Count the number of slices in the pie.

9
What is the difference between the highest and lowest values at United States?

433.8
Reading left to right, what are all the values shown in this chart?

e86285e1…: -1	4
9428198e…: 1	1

### Job item
Reproduce every item above word for word, line by line, with nothing added or left out.

### Result below
Count the number of slices in the pie.

9
What is the difference between the highest and lowest values at United States?

433.8
Reading left to right, what are all the values shown in this chart?

e86285e1…: -1	4
9428198e…: 1	1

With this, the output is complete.